Fringe Box



Waitrose Plan – Traffic Implications Don’t Add Up

Published on: 2 May, 2012
Updated on: 2 May, 2012

From Graham Hibbert

I attended the Waitrose presentation and fully support their entry into the Guildford market. I am, however, disappointed that the size of the site available to them does not allow them to share the site with a John Lewis store which I understand to be their preferred format.

The absence of a proper longer term plan to tackle Guildford’s chronic traffic problems also gives me serious concern about this development.  Waitrose say they have done a traffic survey and the impact of their development will be acceptable.

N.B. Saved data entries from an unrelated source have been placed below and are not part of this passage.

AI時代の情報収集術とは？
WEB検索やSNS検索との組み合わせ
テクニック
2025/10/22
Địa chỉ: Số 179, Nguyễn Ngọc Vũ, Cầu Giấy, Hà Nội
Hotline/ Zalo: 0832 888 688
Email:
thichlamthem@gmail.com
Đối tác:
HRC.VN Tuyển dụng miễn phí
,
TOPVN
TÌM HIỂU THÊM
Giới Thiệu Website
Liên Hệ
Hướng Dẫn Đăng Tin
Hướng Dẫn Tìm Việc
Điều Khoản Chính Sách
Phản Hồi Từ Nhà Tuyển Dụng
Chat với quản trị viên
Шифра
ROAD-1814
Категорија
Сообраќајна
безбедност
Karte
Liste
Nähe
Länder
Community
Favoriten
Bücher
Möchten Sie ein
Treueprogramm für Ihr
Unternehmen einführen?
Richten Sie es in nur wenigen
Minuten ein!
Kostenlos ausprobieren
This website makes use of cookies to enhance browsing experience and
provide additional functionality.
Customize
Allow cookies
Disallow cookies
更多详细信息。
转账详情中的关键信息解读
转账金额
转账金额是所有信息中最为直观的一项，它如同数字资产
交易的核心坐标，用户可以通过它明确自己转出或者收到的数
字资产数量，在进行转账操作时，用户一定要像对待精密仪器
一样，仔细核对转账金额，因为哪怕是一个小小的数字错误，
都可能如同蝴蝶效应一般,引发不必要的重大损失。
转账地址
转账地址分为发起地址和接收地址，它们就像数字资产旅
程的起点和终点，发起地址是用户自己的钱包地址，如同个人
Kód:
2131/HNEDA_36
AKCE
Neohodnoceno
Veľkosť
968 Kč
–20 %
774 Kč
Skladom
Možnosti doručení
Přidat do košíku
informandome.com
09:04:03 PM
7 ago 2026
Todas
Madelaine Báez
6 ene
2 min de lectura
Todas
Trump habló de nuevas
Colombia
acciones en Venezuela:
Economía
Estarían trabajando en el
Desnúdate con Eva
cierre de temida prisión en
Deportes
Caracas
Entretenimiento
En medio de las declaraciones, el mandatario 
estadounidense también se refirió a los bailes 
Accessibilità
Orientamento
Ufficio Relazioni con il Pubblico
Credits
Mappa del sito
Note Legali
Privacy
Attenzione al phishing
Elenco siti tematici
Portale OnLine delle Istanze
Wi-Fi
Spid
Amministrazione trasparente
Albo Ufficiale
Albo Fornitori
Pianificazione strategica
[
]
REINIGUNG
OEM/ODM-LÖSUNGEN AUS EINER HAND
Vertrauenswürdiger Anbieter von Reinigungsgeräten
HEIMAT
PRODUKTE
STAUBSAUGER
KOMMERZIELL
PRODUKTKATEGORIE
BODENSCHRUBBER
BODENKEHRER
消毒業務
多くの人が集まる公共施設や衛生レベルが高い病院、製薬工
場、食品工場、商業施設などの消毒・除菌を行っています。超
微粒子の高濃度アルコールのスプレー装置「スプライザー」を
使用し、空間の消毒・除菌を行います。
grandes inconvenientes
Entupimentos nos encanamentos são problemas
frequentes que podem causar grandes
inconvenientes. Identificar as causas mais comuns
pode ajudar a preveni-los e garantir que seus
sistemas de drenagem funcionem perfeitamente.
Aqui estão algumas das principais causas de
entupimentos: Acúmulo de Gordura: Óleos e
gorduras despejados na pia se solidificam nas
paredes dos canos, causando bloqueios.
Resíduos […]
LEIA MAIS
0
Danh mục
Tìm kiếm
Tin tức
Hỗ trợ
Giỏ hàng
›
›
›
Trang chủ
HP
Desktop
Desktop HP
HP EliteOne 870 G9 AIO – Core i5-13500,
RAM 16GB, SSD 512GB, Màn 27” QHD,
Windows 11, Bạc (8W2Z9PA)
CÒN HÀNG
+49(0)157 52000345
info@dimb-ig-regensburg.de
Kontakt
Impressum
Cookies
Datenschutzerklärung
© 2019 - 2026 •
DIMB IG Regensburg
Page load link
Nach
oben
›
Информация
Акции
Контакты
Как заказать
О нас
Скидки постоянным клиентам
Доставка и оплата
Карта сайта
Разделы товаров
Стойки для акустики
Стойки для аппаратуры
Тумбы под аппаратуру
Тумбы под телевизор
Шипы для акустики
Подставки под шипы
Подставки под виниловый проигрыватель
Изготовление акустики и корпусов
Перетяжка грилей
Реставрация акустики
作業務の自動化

Without knowing the details, I cannot judge if this analysis is correct. However, what alarms me is the cumulative impact of the 25 developments described in GBC’s “Masterplan”. What assurance do we have that this has been properly analysed? We set off with an infrastructure deficit before any of these developments has started.

We have to find a solution to getting through traffic out of the centre of town. We know there is no money short term; that is why we have to plan long term and stop short term decisions blocking steps to solve Guildford’s long standing problems.

The absence of a proper plan is not just a worry for residents but also for business. Waitrose told me that they would be very unhappy if the bus station were to be moved (as GBC has already mooted) after they had built their store. They also don’t want Guildford’s frequent gridlock preventing access to their store.

GBC should not be held solely responsible for the absence of a proper plan for Guildford. It is the system that is at fault, with some of the planning being done by GBC, some by the County and some by the Highways Authority.

I believe that GBC should seize the opportunities offered by the Localism Act to break with the past and prepare a holistic plan for Guildford, so that business can invest in the town with certainty and residents can be free from the traffic chaos caused by the gyratory and the A3. The latter is a road that was built on the cheap – it was built too high which causes noise pollution from Burpham to Onslow, too narrow for the volume of traffic using it and, because it does not have four-way junctions, causes traffic to cross the town unnecessarily.

Solutions have to be found. They won’t be easy to see and perhaps tunnel vision is the answer. It will take years to fix but if we don’t start planning now, Guildford’s chronic traffic problems will prevent it reaching its potential.